Frankenstein – eat your heart out….

OK – that heading sounds completely horrible in that context. I don’t mean that literally! “Eat your heart out” is an English idiom that is usually spoken by someone as a way of asserting some sort of superiority over the person to whom he or she is speaking.

Now that we’ve got that out of the way. If you haven’t been following my blog (thanks to my one long time blog follower😉) you may have missed the ongoing saga of my testing environment and its “Storage Spaces Direct” 2 node cluster. Let’s be frank, this thing has been through the wringer and is still running. I’m happy to send you the link to the previous blog post so that you can gain an understanding of what Storage Spaces Direct has been through and yet still persists!

To continue on with this epic saga of almost Lucas-Like proportions, I want to share the latest in how Microsoft Storage Spaces Direct continues to impress and why you shouldn’t discount this technology – particularly in its latest iteration in Windows Server 2019.
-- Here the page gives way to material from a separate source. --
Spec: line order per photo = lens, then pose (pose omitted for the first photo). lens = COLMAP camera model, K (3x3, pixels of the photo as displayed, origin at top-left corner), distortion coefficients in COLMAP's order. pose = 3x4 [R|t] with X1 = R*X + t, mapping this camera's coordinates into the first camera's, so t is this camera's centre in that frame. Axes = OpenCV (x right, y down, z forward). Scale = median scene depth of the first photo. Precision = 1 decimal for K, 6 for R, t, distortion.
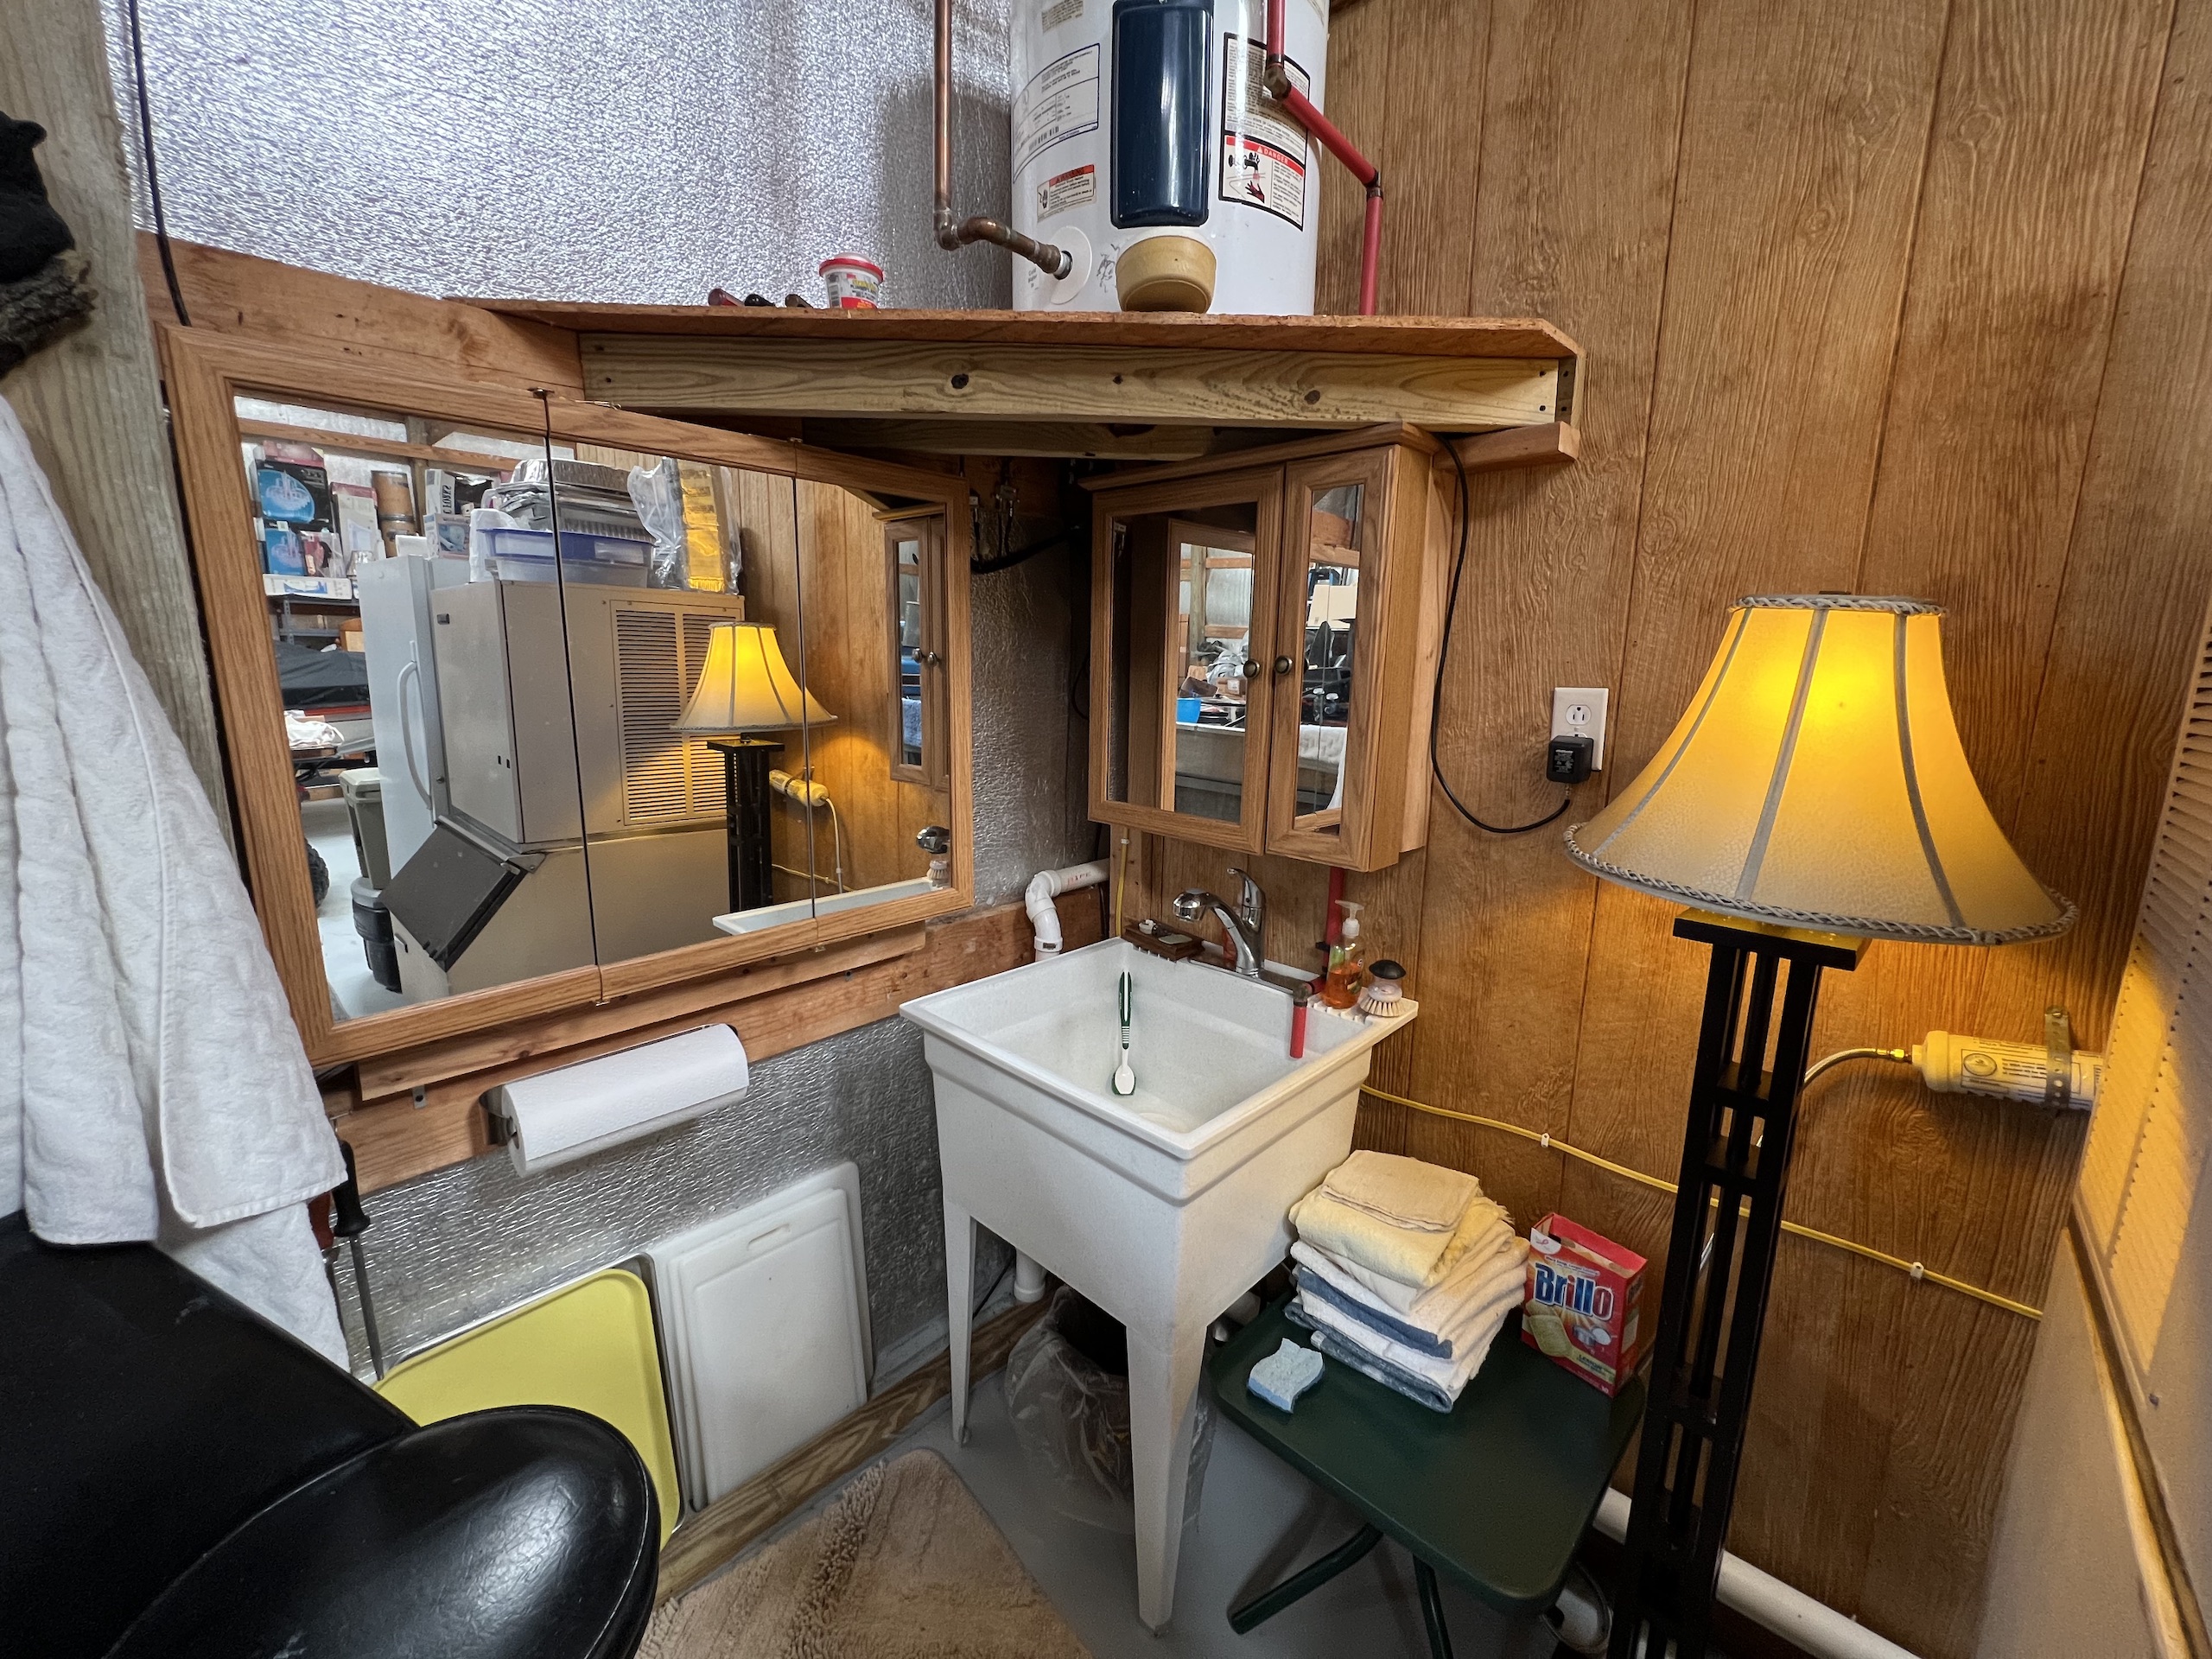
lens RADIAL K [[890.3, 0, 1106.0], [0, 890.3, 824.2], [0, 0, 1]] dist [-0.004846, 0.001483]
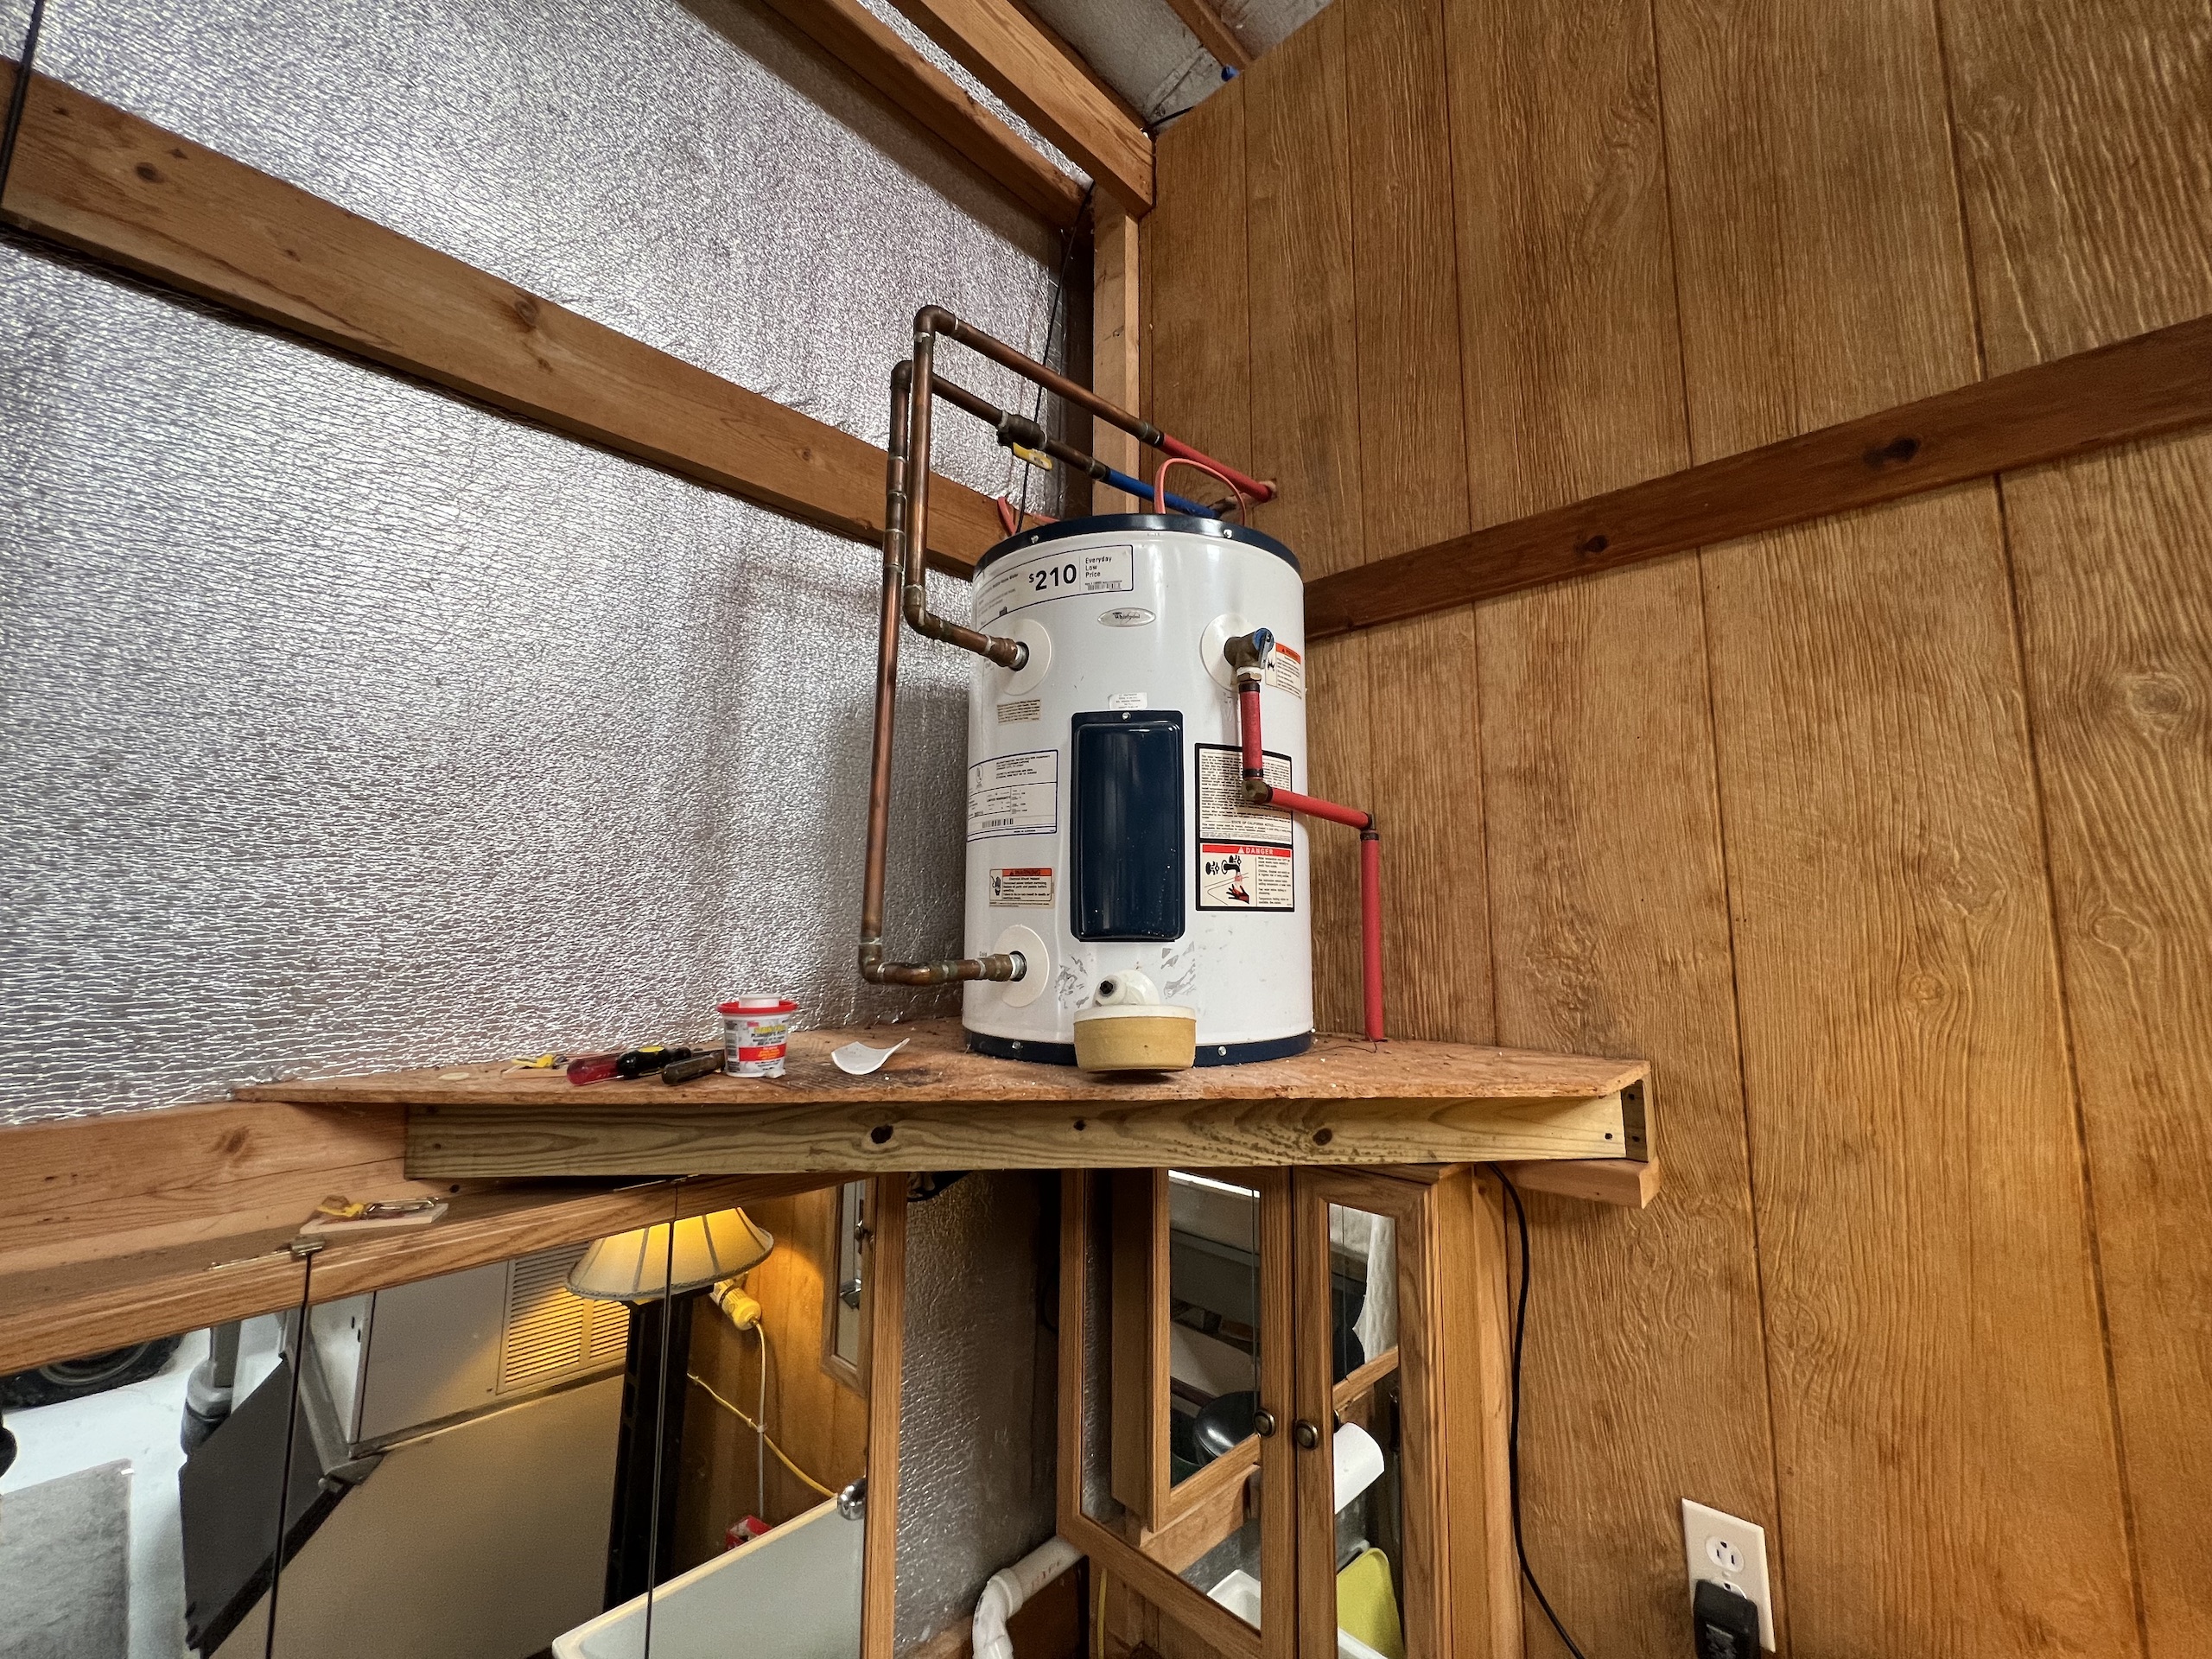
lens RADIAL K [[890.3, 0, 1106.0], [0, 890.3, 822.3], [0, 0, 1]] dist [-0.004846, 0.001483]
pose [[0.999961, -0.008816, 0.000735, 0.038518], [0.008636, 0.954722, -0.297374, -0.512442], [0.001921, 0.297369, 0.954761, 0.148065]]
Which takes us to the start of this latest installment. A briefest of history. I have a two-node cluster running on some IBM (yes IBM before the Lenovo branding) x3650 M2 hardware in a test environment. Different memory configurations, similar CPU and disks (although I still haven’t found a replacement for the OS mirror on one of the nodes) and running in a Storage Spaces Direct cluster originally built on preview 2016 code and then upgrade to 2016 release code. The disks that form part of the Windows Storage Spaces Direct cluster (let’s call it WSSD from now on) are set up as RAID 0 individual disks which strictly isn’t supported but works on this controller. I have a couple of VMs running on the cluster over ReFS Cluster Shared Volumes. If you’re looking for more info on understanding or setting up WSSD, have a look here https://docs.microsoft.com/en-us/windows-server/storage/storage-spaces/storage-spaces-direct-overview

So, deciding it was time to upgrade the cluster to the release code of Server 2019 I went ahead and upgraded each node in turn, doing an in-place upgrade of Server 2019. I didn’t think it would work to retain my configuration, but it did…. almost. After upgrading the second node I started getting some cluster related errors and couldn’t bring the cluster resource online due to a permissions error. I thought this was the end and I’d have to rummage around for some newer hardware to continue on with my WSSD test environment or even move it to Azure!

After a bit of deeper digging it appears the Domain Controllers in my test environment had decided to go out to lunch with some nasty RPC errors (not DNS…. this time). After resolving that, and a bit of cluster cajoling, my 2019 WSSD cluster came back online. Data and configuration was still there. Virtual Machines came back online. Everything kept on working.

I remain impressed with the integrity of data and the skill in coding something that can withstand the treatment it has received in my test environment and continue to run. Not only that, I went ahead and enabled ReFS CSV data deduplication on one of the WSSD volumes for a demo and it gave me a 51% savings on the VMs running on the cluster and continues to operate as well as it can on the hardware it has.

If you’re still in the business of using some on-premises equipment in this modern ‘hybrid infrastructure’ world, I’d suggest considering WSSD on some real vendor supported hardware. Along with the management available through the Windows Admin Center (It’s a US spelling thing, OK for those of us here in Aus), the experience keeps getting better.

Just like a good Saturday morning breakfast!